• _WORK REQUEST_: Every entry should be returned unchanged, with the pictures omitted.

• _RECORD SET_:

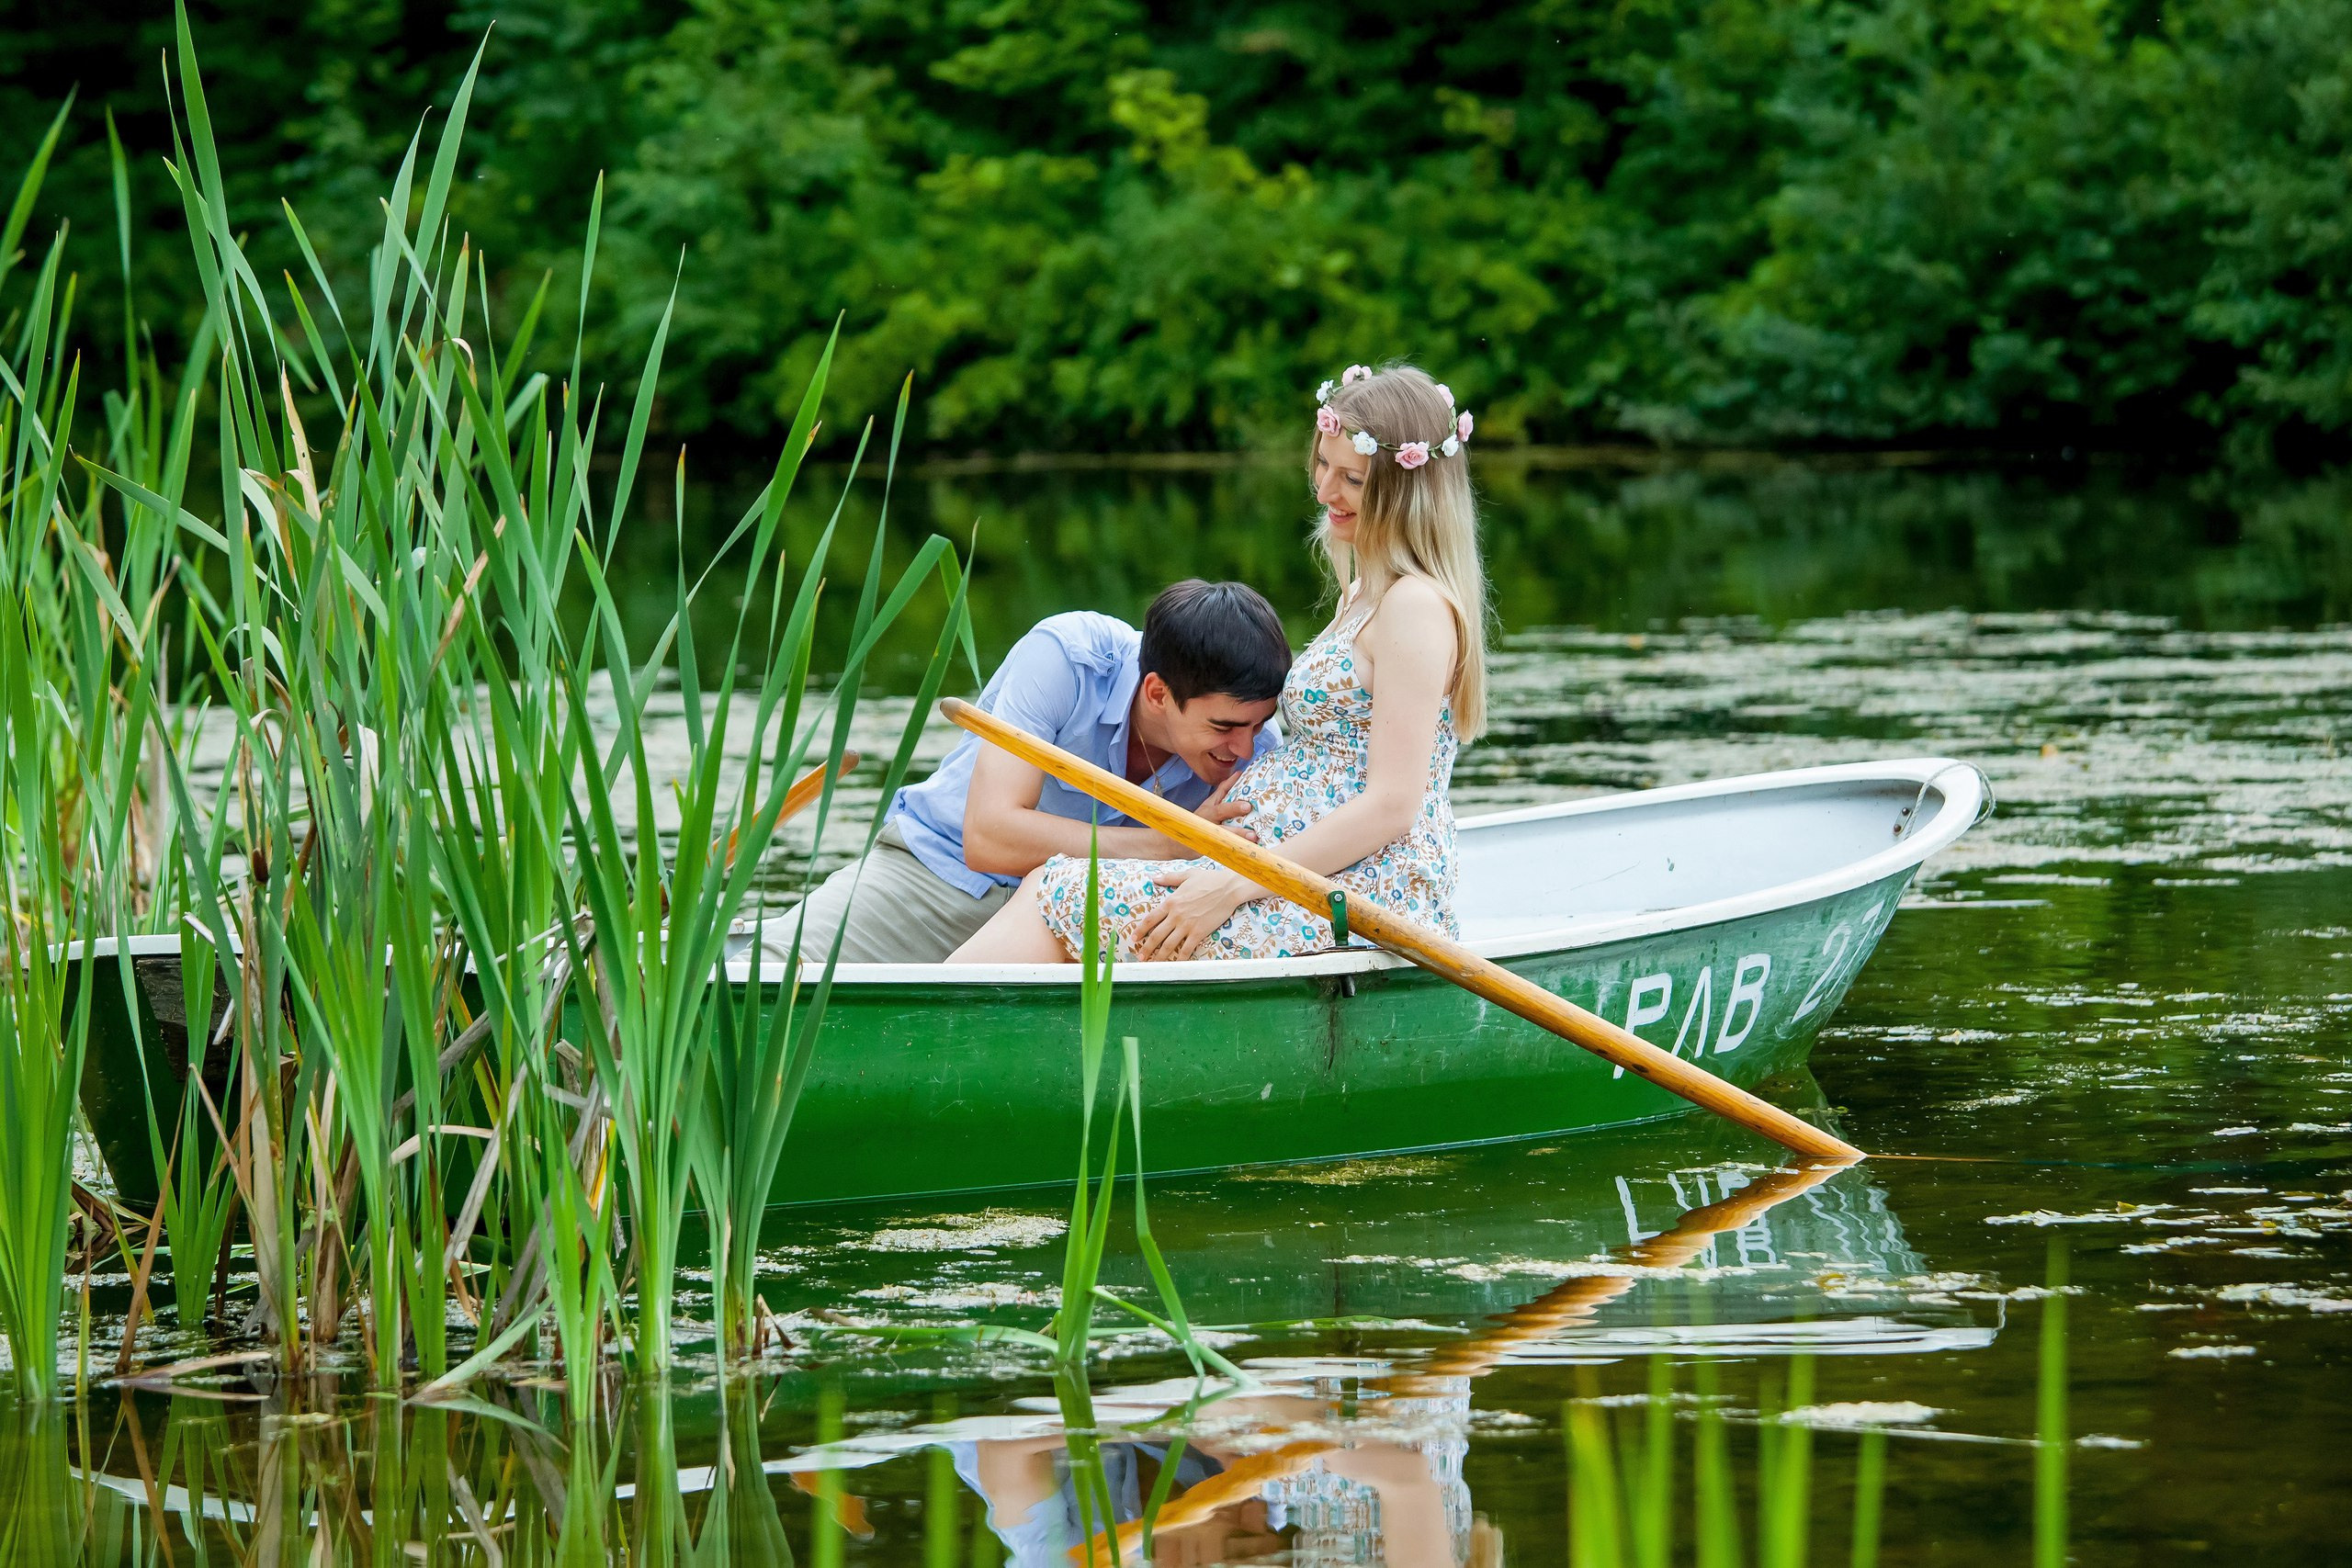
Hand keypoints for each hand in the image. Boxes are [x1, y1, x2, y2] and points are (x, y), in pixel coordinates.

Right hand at [1129, 778, 1257, 859]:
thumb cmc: (1197, 822)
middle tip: (1248, 806)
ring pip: (1222, 833)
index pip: (1220, 792)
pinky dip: (1232, 850)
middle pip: (1220, 811)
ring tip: (1253, 836)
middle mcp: (1206, 818)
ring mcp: (1205, 833)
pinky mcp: (1205, 848)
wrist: (1173, 843)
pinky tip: (1244, 852)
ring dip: (1237, 834)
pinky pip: (1221, 849)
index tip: (1240, 775)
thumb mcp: (1208, 805)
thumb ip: (1223, 792)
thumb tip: (1238, 774)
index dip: (1229, 784)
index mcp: (1209, 807)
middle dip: (1233, 808)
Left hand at [1130, 863, 1258, 960]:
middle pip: (1156, 935)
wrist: (1228, 888)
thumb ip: (1169, 878)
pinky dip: (1180, 958)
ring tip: (1152, 964)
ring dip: (1159, 956)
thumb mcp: (1186, 875)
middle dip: (1146, 948)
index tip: (1134, 938)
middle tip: (1140, 956)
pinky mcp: (1199, 932)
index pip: (1150, 919)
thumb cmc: (1209, 879)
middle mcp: (1176, 915)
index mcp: (1171, 901)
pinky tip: (1176, 964)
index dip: (1140, 930)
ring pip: (1169, 944)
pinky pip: (1187, 949)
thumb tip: (1154, 878)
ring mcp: (1187, 925)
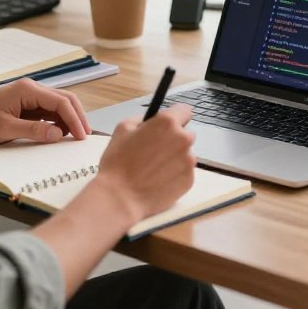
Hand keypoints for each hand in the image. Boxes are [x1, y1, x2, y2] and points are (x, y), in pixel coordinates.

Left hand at [0, 78, 90, 146]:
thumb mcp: (5, 129)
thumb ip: (34, 131)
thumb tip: (59, 134)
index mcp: (28, 90)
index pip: (61, 102)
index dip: (75, 120)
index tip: (82, 137)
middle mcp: (31, 89)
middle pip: (64, 100)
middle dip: (77, 117)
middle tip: (84, 136)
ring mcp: (28, 96)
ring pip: (57, 105)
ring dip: (68, 119)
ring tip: (75, 136)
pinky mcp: (24, 104)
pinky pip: (46, 111)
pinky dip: (56, 121)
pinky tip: (58, 133)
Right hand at [92, 103, 195, 223]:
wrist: (120, 198)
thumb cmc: (118, 163)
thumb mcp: (122, 129)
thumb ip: (141, 119)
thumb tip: (150, 121)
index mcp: (167, 123)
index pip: (184, 110)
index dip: (175, 116)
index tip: (169, 124)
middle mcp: (183, 139)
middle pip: (186, 134)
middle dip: (174, 139)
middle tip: (156, 150)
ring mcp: (188, 161)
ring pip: (185, 154)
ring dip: (174, 158)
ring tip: (154, 169)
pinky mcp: (189, 179)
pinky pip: (185, 172)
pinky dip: (175, 174)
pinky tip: (158, 180)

• _REPLY_:
Hand keypoints for each hand in the image. Boxes are [x1, y1, x2, y2] and points are (x, y), in pixel coordinates.

Right hand at [1129, 778, 1257, 859]:
thumb cmc: (1197, 822)
middle tip: (1248, 806)
ring pip: (1222, 833)
index pip: (1220, 792)
pinky dip: (1232, 850)
middle pip: (1220, 811)
ring tip: (1253, 836)
middle mcp: (1206, 818)
ring mcp: (1205, 833)
pinky mcp: (1205, 848)
wrist: (1173, 843)
pinky tip: (1244, 852)
ring dip: (1237, 834)
pinky pip: (1221, 849)
index tip: (1240, 775)
thumb mcp: (1208, 805)
thumb ip: (1223, 792)
thumb tip: (1238, 774)
index dip: (1229, 784)
index mcp: (1209, 807)
middle dip: (1233, 808)
Left hand at [1130, 863, 1258, 960]:
middle pip: (1156, 935)
wrist: (1228, 888)
thumb ip: (1169, 878)
pinky dip: (1180, 958)
ring tip: (1152, 964)
ring dip: (1159, 956)
thumb mcp: (1186, 875)
middle dip: (1146, 948)
index tip: (1134, 938)
middle tip: (1140, 956)
pinky mcp: (1199, 932)
index pip: (1150, 919)
thumb cmc: (1209, 879)
middle mcp: (1176, 915)
index mcp: (1171, 901)
pinky tip: (1176, 964)
index dip: (1140, 930)
ring pip: (1169, 944)
pinky pip: (1187, 949)
thumb tip: (1154, 878)
ring mcp: (1187, 925)
Hand keypoints for each hand in the image. Boxes are [x1, y1, x2, y2] and points are (x, y), in pixel coordinates.

Left hand at [0, 78, 90, 146]:
thumb mcp: (5, 129)
thumb ip: (34, 131)
thumb tip: (59, 134)
index mcp: (28, 90)
index pip: (61, 102)
index dip: (75, 120)
index tip: (82, 137)
middle mcp: (31, 89)
middle pip: (64, 100)
middle dip: (77, 117)
middle tip: (84, 136)
ring mcp: (28, 96)
ring pip: (57, 105)
ring dip: (68, 119)
ring tip: (75, 136)
pinky mcp: (24, 104)
pinky pip: (46, 111)
pinky dip: (56, 121)
pinky tip: (58, 133)
Right hand at [92, 103, 195, 223]:
wrist: (120, 198)
thumb cmc: (118, 163)
thumb mcp: (122, 129)
thumb ip: (141, 119)
thumb tip: (150, 121)
index mcp: (167, 123)
index pip: (184, 110)
index dip: (175, 116)
index tip: (169, 124)
middle mcp: (183, 139)
middle pip: (186, 134)
middle dip: (174, 139)
middle tip: (156, 150)
ring mcp: (188, 161)
ring pip: (185, 154)
ring dip: (174, 158)
ring tip: (154, 169)
pinky mcp: (189, 179)
pinky pip: (185, 172)
pinky dip: (175, 174)
pinky tip: (158, 180)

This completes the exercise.